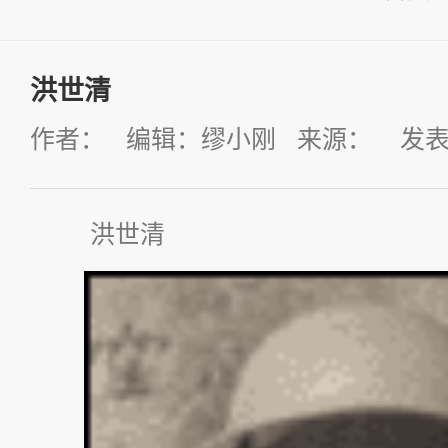
洪世清
作者： 编辑：缪小刚 来源： 发表时间：
洪世清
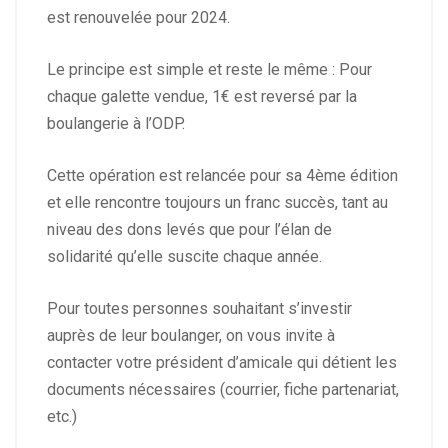
est renouvelée pour 2024.
Le principe est simple et reste le même : Pour
chaque galette vendue, 1€ est reversé par la
boulangerie à l’ODP.
Cette opération est relancée pour sa 4ème édition
et elle rencontre toujours un franc succès, tant au
niveau des dons levés que pour l’élan de
solidarité qu’elle suscite chaque année.
Pour toutes personnes souhaitant s’investir
auprès de leur boulanger, on vous invite à
contacter votre président d’amicale qui détient les
documents nécessaires (courrier, fiche partenariat,
etc.)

***

Report the number of lines in these entries that hold the word "chaque". Add nothing else.

» **Response to this task**
2